John Donne's Poetry
Support for studying English GCSE and A Level
Annotation prompts for John Donne's 'A Hymn to God the Father'
'A Hymn to God the Father' centres on forgiveness. A hymn is song / ode in praise or honour of God. Donne probably wrote this poem in 1623, after he had recovered from a near-fatal illness -- suspected to be typhus / "spotted fever" (tick-borne disease) which gripped London in an epidemic that year. Donne (22.01.1572 -- 31.03.1631) is one of the most famous 17th century English 'metaphysical poets' -- a term coined by Samuel Johnson. These poets creatively use conceits (extended metaphors), wit, and engage with topics such as love or religion. 'Metaphysics' is a branch of philosophy.

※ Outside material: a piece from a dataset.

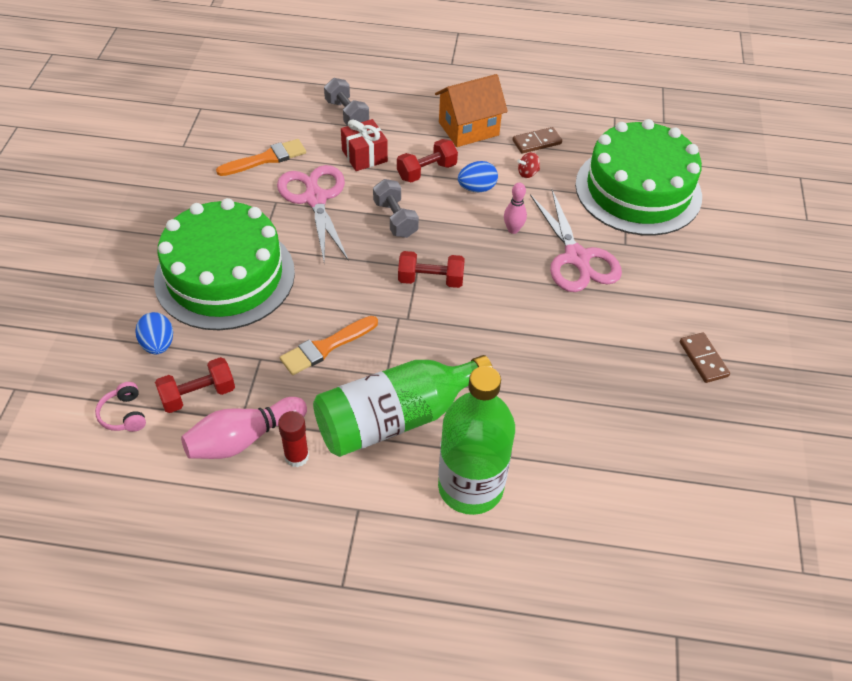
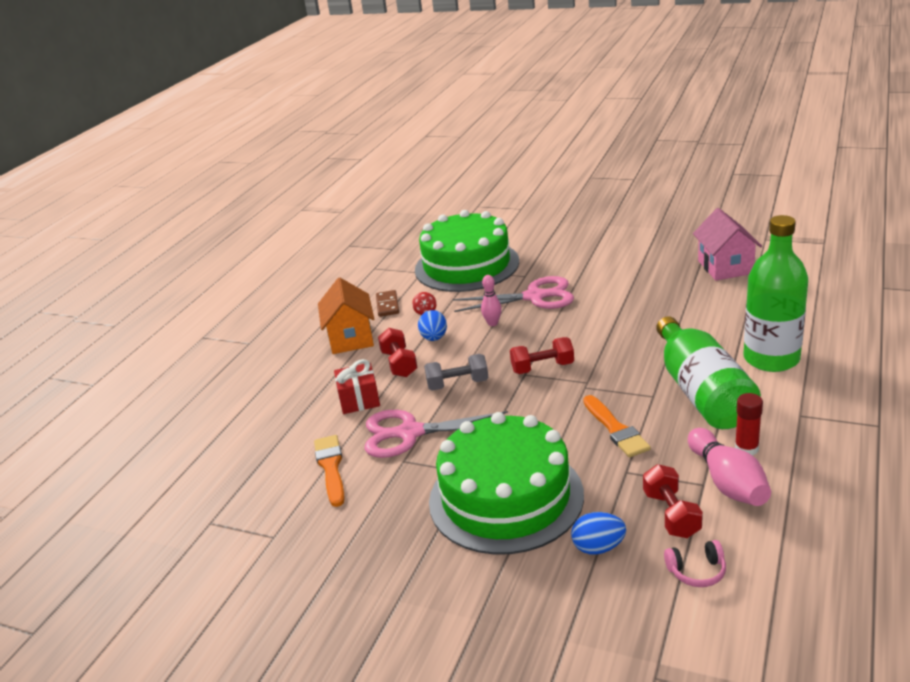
camera: 70 degrees left, 20 degrees down
grey dumbbell [324,78,369,126] -> none
red dumbbell [398,251,465,288] -> red dumbbell turned 60 degrees clockwise [510,337,574,374]
brown domino [680,332,730,383] -> none
none -> pink house [693,208,762,281]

It deals with first principles, including ontology (nature of existence) / cosmology (origin and structure of universe -- laws, space, time, causality, and freedom) / intimately connected with epistemology (origin, nature, methods, and limits of human knowledge).
What is the main purpose of this philosophical lyric poem, 'A Hymn to God the Father'? Is the persona baiting God? This hymn was set to music by John Hilton, during Donne's lifetime. It was probably sung in some English churches during the seventeenth century.
The annotation prompts are a supportive tool, intended to encourage further analysis and interpretation.